Par Nabil Bourassi  |   |  541  mots
Emmanuel Macron, Laurent Fabius et Abdeslam Bouchouareb, ministre algérien de l'industrie
Le constructeur français inaugure aujourd'hui sa première usine en Algérie, près d'Oran. Il s'agit d'une petite usine, fruit d'une longue négociation avec le gouvernement algérien, et dont les enjeux sont capitaux pour Renault...

C'est en grande pompe que Renault inaugure sa première usine en Algérie. Emmanuel Macron, Laurent Fabius, Carlos Ghosn, Abdelmalek Sellal, le Premier ministre algérien, ont tous fait le déplacement à Oued Tlelat près d'Oran ce lundi pour inaugurer la première usine automobile algérienne.

Mais cette usine répond davantage à des motivations politiques et stratégiques qu'à une logique industrielle. Après tout, l'usine de Tanger et ses 400.000 véhicules par an pouvait parfaitement déverser sa production sur tout le Maghreb. En réalité, l'usine d'Oran dans l'Ouest de l'Algérie était devenue un enjeu majeur, sinon une obligation pour Renault. Il faut dire que le gouvernement algérien a mis la pression sur la marque française.

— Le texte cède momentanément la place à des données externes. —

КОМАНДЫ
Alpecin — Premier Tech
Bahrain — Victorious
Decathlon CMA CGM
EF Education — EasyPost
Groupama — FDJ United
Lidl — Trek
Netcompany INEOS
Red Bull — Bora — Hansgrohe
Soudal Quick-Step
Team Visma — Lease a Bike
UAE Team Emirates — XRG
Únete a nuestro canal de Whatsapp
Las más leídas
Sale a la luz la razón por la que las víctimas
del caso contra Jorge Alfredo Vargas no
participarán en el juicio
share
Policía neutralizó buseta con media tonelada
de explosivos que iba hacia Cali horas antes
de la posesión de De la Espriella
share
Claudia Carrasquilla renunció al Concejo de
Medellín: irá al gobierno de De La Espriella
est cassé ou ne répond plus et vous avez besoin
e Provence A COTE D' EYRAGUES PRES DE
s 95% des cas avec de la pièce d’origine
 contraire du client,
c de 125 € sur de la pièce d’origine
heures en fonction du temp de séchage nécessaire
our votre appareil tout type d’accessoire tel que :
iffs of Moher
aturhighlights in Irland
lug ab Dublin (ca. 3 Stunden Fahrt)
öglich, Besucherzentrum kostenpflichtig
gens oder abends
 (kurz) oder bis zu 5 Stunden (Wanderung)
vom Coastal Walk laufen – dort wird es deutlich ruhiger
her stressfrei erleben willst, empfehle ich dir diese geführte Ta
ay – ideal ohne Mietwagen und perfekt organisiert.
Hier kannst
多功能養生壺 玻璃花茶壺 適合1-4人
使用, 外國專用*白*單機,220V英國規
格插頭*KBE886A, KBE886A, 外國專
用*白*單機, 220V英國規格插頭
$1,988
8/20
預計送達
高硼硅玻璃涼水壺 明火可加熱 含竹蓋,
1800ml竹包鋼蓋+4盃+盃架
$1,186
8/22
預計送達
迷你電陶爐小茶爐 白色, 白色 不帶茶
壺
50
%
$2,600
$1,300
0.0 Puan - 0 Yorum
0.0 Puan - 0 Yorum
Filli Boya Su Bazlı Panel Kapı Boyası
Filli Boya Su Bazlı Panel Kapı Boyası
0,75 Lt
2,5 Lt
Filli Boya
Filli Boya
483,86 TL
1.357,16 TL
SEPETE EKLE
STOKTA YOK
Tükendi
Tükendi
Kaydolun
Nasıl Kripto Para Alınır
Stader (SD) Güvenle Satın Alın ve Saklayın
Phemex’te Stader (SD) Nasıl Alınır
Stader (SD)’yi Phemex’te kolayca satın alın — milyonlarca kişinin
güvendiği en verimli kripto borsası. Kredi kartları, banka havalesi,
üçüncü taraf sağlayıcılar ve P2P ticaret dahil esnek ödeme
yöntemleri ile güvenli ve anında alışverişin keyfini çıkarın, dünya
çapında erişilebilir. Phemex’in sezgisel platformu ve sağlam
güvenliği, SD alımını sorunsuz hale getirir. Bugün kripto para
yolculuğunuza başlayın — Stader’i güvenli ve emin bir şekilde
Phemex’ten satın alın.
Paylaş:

L'Algérie veut réduire sa balance commerciale

Pour Alger, le marché automobile est un véritable gouffre commercial: 7 milliards de dollars de déficit commercial en 2012. A l'époque, personne ne s'en inquiétait puisqu'avec ses exportations d'hydrocarbures, l'Algérie affichait un excédent commercial de 27 milliards de dollars. Sauf que cet excédent est extrêmement tributaire des cours du baril de pétrole. Il fallait donc réduire à tout prix les postes de fortes importations commerciales. Une nécessité d'actualité avec la chute des cours depuis juin (-25%).

Renault veut défendre son pré-carré

De son côté, Renault tient au marché algérien devenu stratégique avec ses 600.000 immatriculations (pic de 2012). La marque française détient 25% du marché et entend défendre son pré-carré.  Sachant cela, le gouvernement algérien avait proposé à Volkswagen de s'implanter sur son territoire. Le groupe français avait alors fini par s'entendre avec Alger en signant fin 2012, un accord d'investissement, l'Etat algérien prenant 51% de l'usine contre 49% pour Renault.

Des gains limités pour les deux parties

Pas certain que le calcul soit le bon pour les deux parties. D'abord, le coût de l'usine devrait coûter, d'après des officiels algériens cités par l'AFP, près de 800 millions d'euros à terme (un chiffre que n'a pas confirmé la direction de Renault préférant s'en tenir au chiffre de l'investissement initial de 50 millions d'euros) pour une production de 75.000 voitures par an seulement (contre 400.000 voitures dans l'usine de Tanger qui a coûté un milliard d'euros). Enfin, le niveau de production ne devrait pas non plus rééquilibrer la balance commerciale du pays, même si le marché algérien est en forte baisse en 2014 (-19% au premier semestre). L'usine d'Oran devrait toutefois produire la version haut-de-gamme  de la "Renault Symbol"  (une Dacia Logan), ce qui permettrait de réduire au moins les importations en valeur.

Objectif: prendre une longueur d'avance

Mais Renault a réussi à négocier l'essentiel: l'exclusivité de la production pendant trois ans. Certes, il avait demandé cinq ans, mais c'est assez pour conforter sa place notamment d'un point de vue industriel. Il s'agit pour Renault de collaborer avec des sous-traitants locaux avec l'objectif de s'approvisionner auprès d'eux à hauteur de 42% de la production.

Déçu, Volkswagen discute depuis 2013 avec le gouvernement marocain pour une implantation industrielle de 100.000 voitures. A l'heure actuelle, les négociations n'ont toujours pas abouti. Renault continue ainsi de régner en maître au Maghreb.